When Kristen Downing exhibited her first piece in an art show on Government Street in 2014, she never imagined the same building would house her own gallery just four years later.
Downing, a New Orleans native, opened KAWD Art Gallery in June in the former Bible & Book Center building that’s recently been redeveloped. She says she aims to provide an artistic space for young creatives with the gallery—something she felt was lacking in Baton Rouge.
Inside, upbeat hip-hop music vibrates from the speakers. Downing’s large, bright paintings of Biggie Smalls, Tupac and Jean-Paul Basquiat are mounted along a white wall. Atop a platform, a pair of colorful, painted Nike sneakers—that first piece Downing ever displayed—are preserved in a glass case.
The gallery comprises four spacious rooms showcasing digital art, collages, drawings and paintings by Downing and other local artists.
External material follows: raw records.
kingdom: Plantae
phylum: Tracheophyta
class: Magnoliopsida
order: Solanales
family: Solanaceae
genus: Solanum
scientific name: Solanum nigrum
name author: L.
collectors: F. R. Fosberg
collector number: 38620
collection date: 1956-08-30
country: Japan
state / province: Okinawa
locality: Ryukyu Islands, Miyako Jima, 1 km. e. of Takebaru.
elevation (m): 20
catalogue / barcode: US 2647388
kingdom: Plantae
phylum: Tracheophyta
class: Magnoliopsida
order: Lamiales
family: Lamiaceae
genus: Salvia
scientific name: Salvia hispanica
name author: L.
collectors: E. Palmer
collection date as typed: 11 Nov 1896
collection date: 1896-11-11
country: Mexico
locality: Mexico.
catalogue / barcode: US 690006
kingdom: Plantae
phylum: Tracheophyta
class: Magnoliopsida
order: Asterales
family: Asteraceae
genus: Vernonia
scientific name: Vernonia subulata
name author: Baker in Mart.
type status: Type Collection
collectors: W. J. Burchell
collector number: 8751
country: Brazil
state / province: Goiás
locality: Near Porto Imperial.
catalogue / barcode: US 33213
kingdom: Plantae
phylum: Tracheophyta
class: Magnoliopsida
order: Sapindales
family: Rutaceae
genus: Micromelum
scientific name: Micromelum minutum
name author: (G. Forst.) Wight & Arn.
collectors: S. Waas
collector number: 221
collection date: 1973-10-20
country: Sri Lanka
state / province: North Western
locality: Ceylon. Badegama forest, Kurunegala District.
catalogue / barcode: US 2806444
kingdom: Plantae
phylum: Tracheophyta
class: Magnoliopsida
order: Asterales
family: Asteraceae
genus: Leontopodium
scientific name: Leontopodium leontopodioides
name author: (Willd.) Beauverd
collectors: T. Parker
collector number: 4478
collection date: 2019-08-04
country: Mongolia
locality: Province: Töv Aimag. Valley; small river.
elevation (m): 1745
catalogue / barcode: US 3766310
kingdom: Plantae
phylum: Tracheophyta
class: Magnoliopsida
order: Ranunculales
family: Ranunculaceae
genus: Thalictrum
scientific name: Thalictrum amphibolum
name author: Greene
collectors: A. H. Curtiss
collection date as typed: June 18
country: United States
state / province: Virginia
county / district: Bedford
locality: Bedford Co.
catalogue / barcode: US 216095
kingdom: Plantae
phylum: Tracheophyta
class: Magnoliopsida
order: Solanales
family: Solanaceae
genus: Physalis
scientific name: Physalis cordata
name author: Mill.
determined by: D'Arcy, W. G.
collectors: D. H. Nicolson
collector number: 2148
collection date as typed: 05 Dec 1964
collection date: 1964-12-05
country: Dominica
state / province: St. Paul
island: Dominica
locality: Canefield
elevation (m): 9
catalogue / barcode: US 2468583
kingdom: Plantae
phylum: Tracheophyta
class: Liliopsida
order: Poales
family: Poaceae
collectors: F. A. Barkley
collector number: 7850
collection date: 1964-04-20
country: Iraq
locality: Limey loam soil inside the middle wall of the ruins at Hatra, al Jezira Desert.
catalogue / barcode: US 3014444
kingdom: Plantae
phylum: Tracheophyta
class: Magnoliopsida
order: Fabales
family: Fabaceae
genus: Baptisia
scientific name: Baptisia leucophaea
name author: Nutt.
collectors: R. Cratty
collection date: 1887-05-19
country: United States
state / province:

While each room is unique, a common thread emerges throughout: African-American history.
“I want to tell our stories,” Downing says. “I don’t feel like the classrooms are teaching enough. I want to be the voice for my people and open up doors for my people. I feel like this is my shot to do that.”
Downing started drawing at the age of 10. As a child in New Orleans, she often stayed indoors to draw cartoon characters in her notebook with colored pencils while her friends played outside.
“Growing up in the hood, we didn’t go to museums and art galleries,” she says. “I saw things like the Froot Loops box, [and I thought] I’m going to draw Toucan Sam. That was my gallery right there.”
When she was 14, one of Downing’s older cousins asked her to draw a tattoo design. She was instantly fascinated with the art form and eventually became a self-taught tattoo artist, working at different shops around New Orleans.
Although she enjoyed the work, Downing’s creativity led her down another path in 2013. She was inspired after meeting Atlanta artist Miya Bailey, who encouraged her to turn her drawings into paintings. She jumped at the challenge.
“I was a hot tattoo artist,” Downing says. “So I knew when I picked up the paintbrush I had to make noise with that, too.”
In 2017, her painting, “Baby Dolls,” won first place at the annual exhibition Louisiana Contemporary at Ogden Museum of Southern Art. It depicts three prancing “Baby Dolls”— New Orleans dancers known for their childlike costumes—performing in a second line. The women, painted with expressive detail in acrylic, stand out against a crowd of revelers rendered as outlines in black paint marker and a backdrop of her signature teal.
Downing has since gone on to paint everything from educational murals to custom sneakers, and even screen-printed clothing in her garage.
After discovering a former office space in the Government Street building was available for rent, she decided to focus her efforts on improving the art scene in Baton Rouge, she says. By that November, she began transforming the vacant space into her gallery. She envisioned an art house for creatives to host events, display their work and find inspiration and education.
Now, her love for art, clothing and African-American history is all under one roof at the gallery, too. Downing’s custom print company, De La Prints & Customs, is also housed in the space.
She offers prints of some of her paintings; clothing from her Louisiana-influenced clothing brand, MagNOLA; and custom screen-printing services.
In the future, KAWD will alternate between hosting solo art shows and group exhibitions. Downing plans to open her space for open-mic events, film screenings and other creative events for the community.
Her next exhibit, “The Second Line is Coming,” will open in November, just in time for White Light Night. In the exhibit, she plans to display personal paintings that provide a look into some of her favorite parts of New Orleans culture, such as Mardi Gras Indians and legendary New Orleans pianist Fats Domino.
“I have artists [in my gallery] who have never showed in a gallery before,” Downing says. “To hear and see how good they feel now … that’s honestly more important than the money to me.”